What Inspires you??

  • Hey Ladies!
    SO I have been MIA from the forums for about 3 months. My life has been in upheaval, in a good way and I have not had the time to carve out time to concentrate on myself and my weightloss journey.
    So now that things are beginning to simmer back down I am trying to figure things out again and I need a push. I need the find my thin-spiration again.
    So what inspires you all?
  • I have a couple of different things...

    The biggest of all is that I just want to feel confident about my body. I want to feel good and be healthy. I just exercised the other night and the level of my out of shapeness (is that a word? haha) was motivating. I've mostly been dieting to lose the weight and I need to add in the exercise component.

    Another inspiration for me is to get back into my older clothes. I have clothes from when I weighed in the 150's that I can't wait to get back into. I also fully intend to be wearing a bikini next summer!

    The last two are these...I've been dating my boyfriend for 5 years now and I'm hoping that soon we'll be getting engaged/married. I want to look/feel gorgeous and sexy in my wedding dress and not be concerned how my arms look or my belly or whatever. I also want to be at a healthy weight so that if/when the time for kids comes I am in a good place (health-wise) to have them.

    Sometimes I get discouraged, but going back over these reasons really helps me get back on track and stay focused!!
  • The only thing that keeps me going is that I want to walk past any mirror and not want to cry. I want to look at myself and love me inside and out.
  • My main inspiration is that I want to be completely healthy, in mind/body. I no longer want to be ashamed of my appearance. It's not totally out of vanity, but I'm just tired of being embarrassed. I dread shopping for clothes.

    Also, I am soon to be entering my first semester of the Nursing program I was accepted into (FINALLY), and as I'm aiming to one day work in the world of health care, I feel that I SHOULD be healthy, able-bodied, and disciplined enough to help other people.
  • Quote: My main inspiration is that I want to be completely healthy, in mind/body. I no longer want to be ashamed of my appearance. It's not totally out of vanity, but I'm just tired of being embarrassed. I dread shopping for clothes.

    Also, I am soon to be entering my first semester of the Nursing program I was accepted into (FINALLY), and as I'm aiming to one day work in the world of health care, I feel that I SHOULD be healthy, able-bodied, and disciplined enough to help other people.
    Congratulations on being accepted into the nursing program!! It's tough to get into, and it's tough work, but it's SO worth it!!
  • Quote: Congratulations on being accepted into the nursing program!! It's tough to get into, and it's tough work, but it's SO worth it!!
    Thank you SO much! I've struggled for the past four years to come up with the answer to the age-old "What do you want to be when you grow up?" question. I finally decided that Nursing is what I want to do.

    I'm already eyeballing my mountain of textbooks, wondering what I've gotten myself into!
  • Ok this might sound a bit weird but the main reason I want to lose weight is to increase the chances of having a baby one day.
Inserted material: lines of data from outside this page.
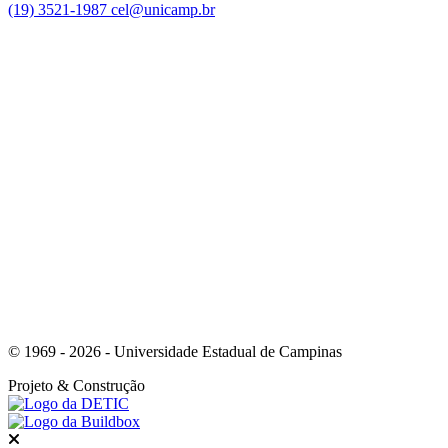
(19) 3521-1987
cel@unicamp.br
Link para o Facebook
Link para o Youtube
© 1969 - 2026 - Universidade Estadual de Campinas
Projeto
& Construção
Fechar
I have PCOS and my gyno told me that losing weight will help me a lot with it and my chances to have babies in the future, which it is truth as my last blood tests show. I may not have babies for 3 or 4 years now but holding many of them in my dream.
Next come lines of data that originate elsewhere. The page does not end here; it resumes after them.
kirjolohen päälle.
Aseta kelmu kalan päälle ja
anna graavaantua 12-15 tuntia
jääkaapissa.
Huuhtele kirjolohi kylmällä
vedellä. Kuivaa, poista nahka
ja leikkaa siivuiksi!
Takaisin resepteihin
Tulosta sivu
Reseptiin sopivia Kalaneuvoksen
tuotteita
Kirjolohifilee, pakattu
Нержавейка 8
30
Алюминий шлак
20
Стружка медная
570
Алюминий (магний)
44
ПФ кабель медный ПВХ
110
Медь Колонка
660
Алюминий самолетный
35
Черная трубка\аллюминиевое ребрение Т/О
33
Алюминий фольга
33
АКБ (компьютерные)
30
    Then it is the usual motivation being healthy in the long-run and wearing cute dresses. I started wearing dresses and skirts recently which I haven't ever since junior school.

    My greatest inspration, finally, is a personal friend who used to be in the guiness world of record a few years ago a world's fattest mum (I think she was the one before donna simpson). Anyways she has lost a lot of weight and every time I see her I think wow I want to be just like her.
  • Short term: I have a reunion this end of the year!

    Long term: I want to be confident about how I look and how I move. I want to be able to say that I'm doing all I can to be healthy and live a long, fruitful life. But what inspires me most is the belief/ confidence that I can do this, and I'm more than deserve the effort to get there.
  • Like a lot of the other ladies have said: I want to feel good about the way I look. I want to be able to look at pictures of myself and not focus on how fat I look. I'm tired of being the biggest cousin.

    I want to go out to a bar and feel confident in how I look. I want to be hit on by guys I find attractive.

    A friend of mine recently told me one of his guy friends asked if I was single because he liked my hips. I don't want to attract guys who like big butts and hips anymore . I don't find it flattering to be told I have a larger than average body part unless it's my boobs (sadly they're not larger than average...lol).

    It's all vanity reasons but I'm just being honest .
  • Short Term: I found the dress that I'm going to marry him in, and I want to be in a size 8 not a 16.

    Long Term: I want to be healthy for my own life and future family. I don't want to be miserable because of my weight for some of the best parts of my life.

    And shamefully I strut up and down the beach in bikini and feel good about it.